Oleh: Wahyu P Hidayat
Mahasiswa Pend Sosiologi 2009
Menurut Suryadi dan Idris, dalam bukunya Kesetaraan Gender
dalam Bidang Pendidikan, gender adalah jenis kelamin sosial atau konotasi
masyarakat untuk menentukan peran sosial berdasarkan jenis kelamin. Artinya
masyarakat telah dengan sendirinya mampu mengidentifikasi peran-peran sosial
yang 'cocok' untuk setiap jenis kelamin yang ada sebagai bentuk penghargaan.
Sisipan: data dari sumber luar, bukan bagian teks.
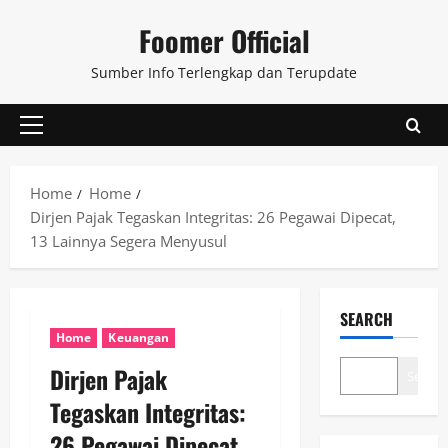
Skip
Foomer Official
to
content
Sumber Info Terlengkap dan Terupdate
Primary
Menu
Home
Home
Dirjen Pajak Tegaskan Integritas: 26 Pegawai Dipecat,
13 Lainnya Segera Menyusul
SEARCH
Home
Keuangan
Dirjen Pajak
Search
Tegaskan Integritas:
26 Pegawai Dipecat,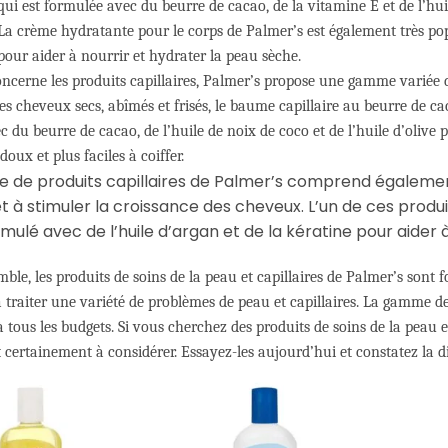
 qui est formulée avec du beurre de cacao, de la vitamine E et de l’h
La crème hydratante pour le corps de Palmer’s est également très popu
our aider à nourrir et hydrater la peau sèche.
oncerne les produits capillaires, Palmer’s propose une gamme variée d
s cheveux secs, abîmés et frisés, le baume capillaire au beurre de cac
 du beurre de cacao, de l’huile de noix de coco et de l’huile d’olive 
doux et plus faciles à coiffer.
de produits capillaires de Palmer’s comprend également 
 à stimuler la croissance des cheveux. L’un de ces produi
rmulé avec de l’huile d’argan et de la kératine pour aider 
ble, les produits de soins de la peau et capillaires de Palmer’s sont 
 traiter une variété de problèmes de peau et capillaires. La gamme de
à tous les budgets. Si vous cherchez des produits de soins de la peau e
 certainement à considérer. Essayez-les aujourd’hui et constatez la d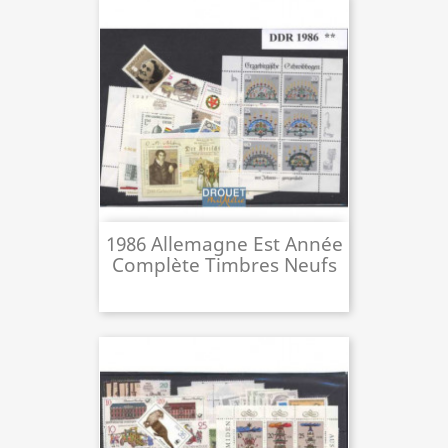
1986 Allemagne Est Année
Complète Timbres Neufs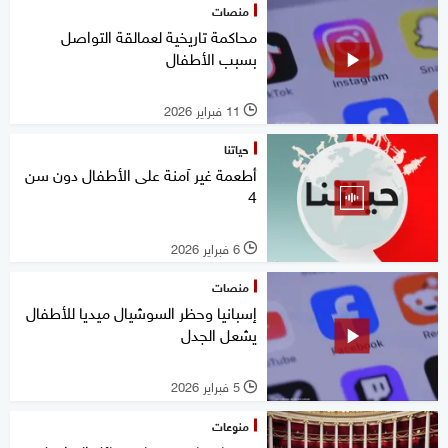
منصات
محاكمة تاريخية لعمالقة التواصل
بسبب الأطفال
11 فبراير 2026
l
حياتنا
أطعمة غير آمنة على الأطفال دون سن
4
6 فبراير 2026
l
منصات
إسبانيا وحظر السوشيال ميديا للأطفال
يشعل الجدل
5 فبراير 2026
l
منوعات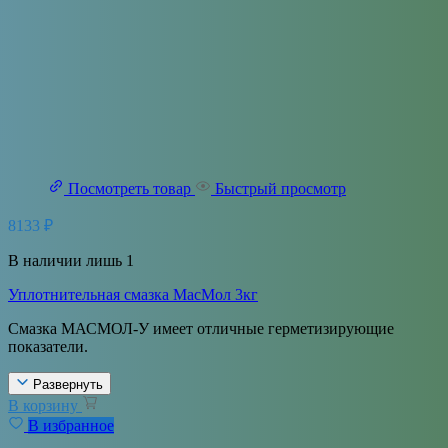
Посмотреть товар
Быстрый просмотр
8133
₽
В наличии лишь 1
Уплотнительная смазка МасМол 3кг
Смазка МАСМОЛ-У имеет отличные герметизирующие
показатели.
Развернуть
В корзину
В избранное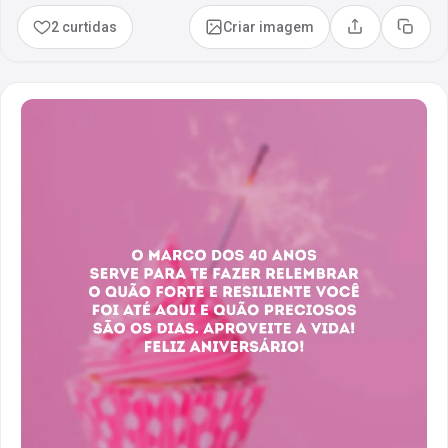
2 curtidas
Criar imagem
Compartilhar
Copia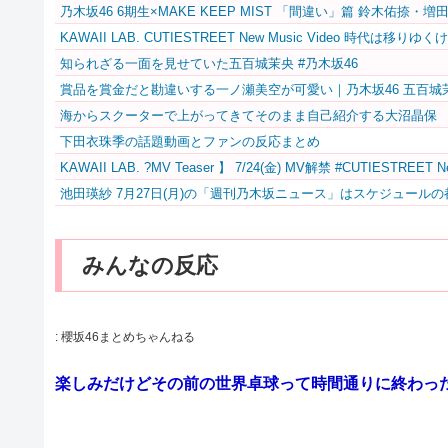
乃木坂46 6期生×MAKE KEEP MIST 「間違い」篇 鈴木佑捺・増
KAWAII LAB. CUTIESTREET New Music Video 時代
知られざる一面を見せていた五百城茉央 #乃木坂46
賞品を賞金だと勘違いする一ノ瀬美空が可愛い｜乃木坂46 五百城
海からスクーターで上がってきてそのまま自己紹介する大沼晶保
下田衣珠季の話題動画とファンの反応まとめ
KAWAII LAB. ?MV Teaser️‍ 】 7/24(金) MV解禁 #CUTIESTRE
池田瑛紗 7月27日(月)の「週刊乃木坂ニュース」はスケジュールの
みんなの反応
:
櫻坂46まとめちゃんねる
楽しみだけどその前の世界卓球って時間通りに終わっ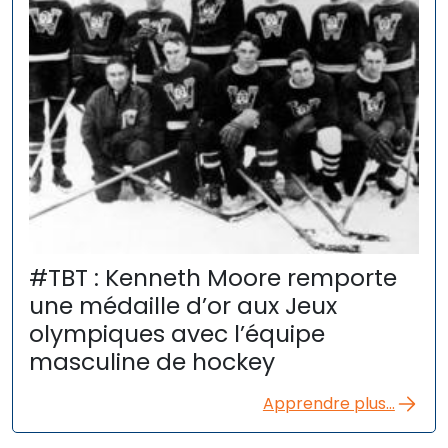
#TBT : Kenneth Moore remporte
une médaille d’or aux Jeux
olympiques avec l’équipe
masculine de hockey
Apprendre plus...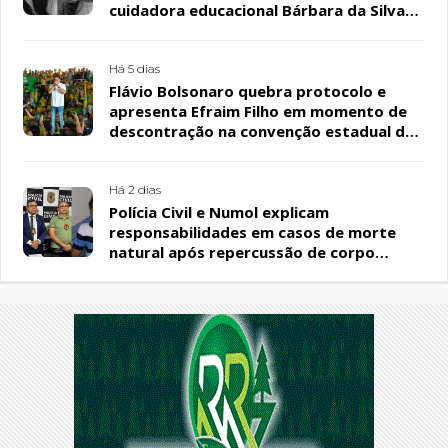
cuidadora educacional Bárbara da Silva
Sousa Santos, em Patos
Há 5 dias
Flávio Bolsonaro quebra protocolo e
apresenta Efraim Filho em momento de
descontração na convenção estadual do
PL
Há 2 dias
Polícia Civil e Numol explicam
responsabilidades em casos de morte
natural após repercussão de corpo
encontrado em residência, em Patos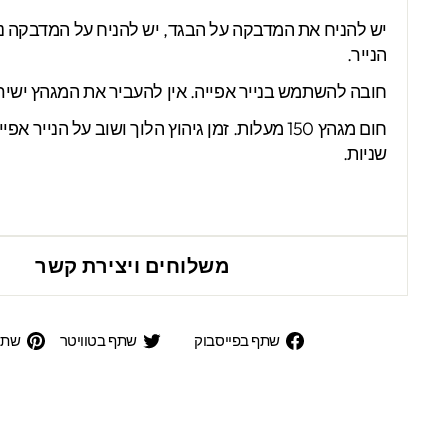
יש להניח את המדבקה על הבגד, יש להניח על המדבקה ניי
הנייר.
חובה להשתמש בנייר אפייה. אין להעביר את המגהץ ישי
שניות.
משלוחים ויצירת קשר
שתף
שתף
שתף בפייסבוק
שתף בטוויטר
שתפ
בפייסבוק
בטוויט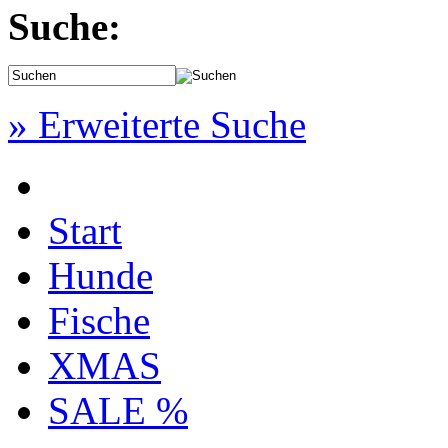
Suche:
» Erweiterte Suche
Start
Hunde
Fische
XMAS
SALE %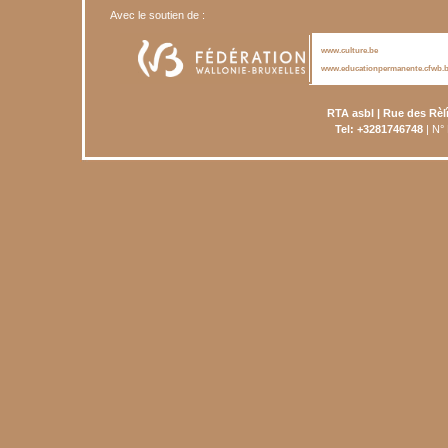
Avec le soutien de :
www.culture.be
www.educationpermanente.cfwb.
RTA asbl | Rue des Rèl
Tel: +3281746748
| N°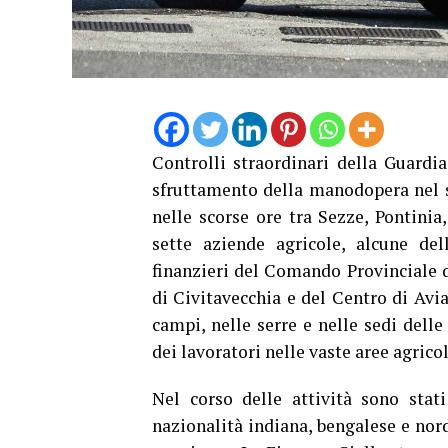
Controlli straordinari della Guardi
sfruttamento della manodopera nel s
nelle scorse ore tra Sezze, Pontinia
sette aziende agricole, alcune del
finanzieri del Comando Provinciale d
di Civitavecchia e del Centro di Avia
campi, nelle serre e nelle sedi dell
dei lavoratori nelle vaste aree agrico
Nel corso delle attività sono stati 
nazionalità indiana, bengalese e nord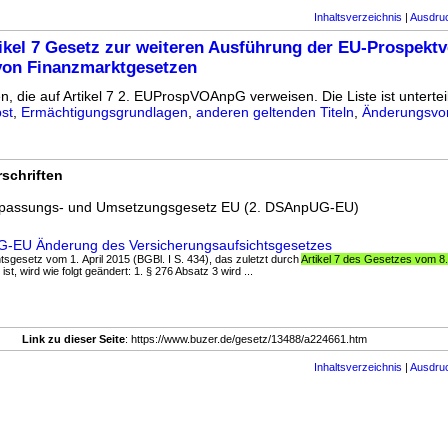
Inhaltsverzeichnis
|
Ausdru
ikel 7 Gesetz zur weiteren Ausführung der EU-Prospekt
von Finanzmarktgesetzen
n, die auf Artikel 7 2. EUProspVOAnpG verweisen. Die Liste ist unterteil
st
,
Ermächtigungsgrundlagen
,
anderen geltenden Titeln
,
Änderungsvor
schriften
npassungs- und Umsetzungsgesetz EU (2. DSAnpUG-EU)
UG-EU Änderung des Versicherungsaufsichtsgesetzes
htsgesetz vom 1. April 2015 (BGBl. I S. 434), das zuletzt durch
Artikel 7 des Gesetzes vom 8. 
st, wird wie folgt geändert: 1. § 276 Absatz 3 wird ...
Link zu dieser Seite
: https://www.buzer.de/gesetz/13488/a224661.htm
Inhaltsverzeichnis
|
Ausdru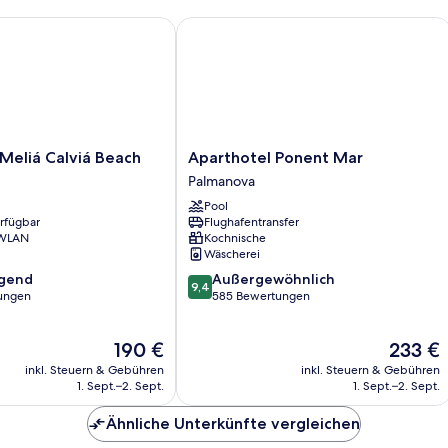
liá Calviá Beach
Aparthotel Ponent Mar
Aparthotel
Meliá Calviá Beach
Aparthotel Ponent Mar
Ponent
Palmanova
Mar
Pool
Palmanova
erfügbar
Flughafentransfer
 WLAN
Kochnische
Wäscherei
9.4
agend
Außergewöhnlich
9,4
von
ungen
585 Bewertungen
10,
,
Außergewöhnlich,
Der
Der
190 €
233 €
585
Preis
Preis
Bewertungen
inkl. Steuern & Gebühren
inkl. Steuern & Gebühren
beträgt
beträgt
1. Sept.–2. Sept.
1. Sept.–2. Sept.
190 €
233 €
Ähnliche Unterkünfte vergleichen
Akan tetapi yang tidak dapat dipungkiri adalah proses pengidentifikasian
peran-peran sosial itu sangat bergantung pada budaya yang telah mapan di suatu
masyarakat tertentu. Indonesia adalah negara yang memiliki budaya patriarkhi
yang kuat.
Nilai-nilai kemanusiaan yang universal
kiranya perlu diterapkan sebagai paradigma dalam membentuk hakikat kehidupan
ini. Sebagaimana Islam menjunjung tinggi dan menghargai derajat kemanusiaan.
Islam adalah agama yang datang dengan misi rahmatan
lil'alamin. Paradigma yang ditawarkan oleh Islam telah jauh melampaui
sekat-sekat etnis, suku, ras, negara bahkan jenis kelamin. Meski demikian ada
sekian banyak distorsi pemahaman tentang Islam dan perempuan, khususnya ketika
berkaitan dengan pembagian peran domestik dan peran publik bagi perempuan.
Lantas sejatinya seperti apa Islam mengatur perempuan?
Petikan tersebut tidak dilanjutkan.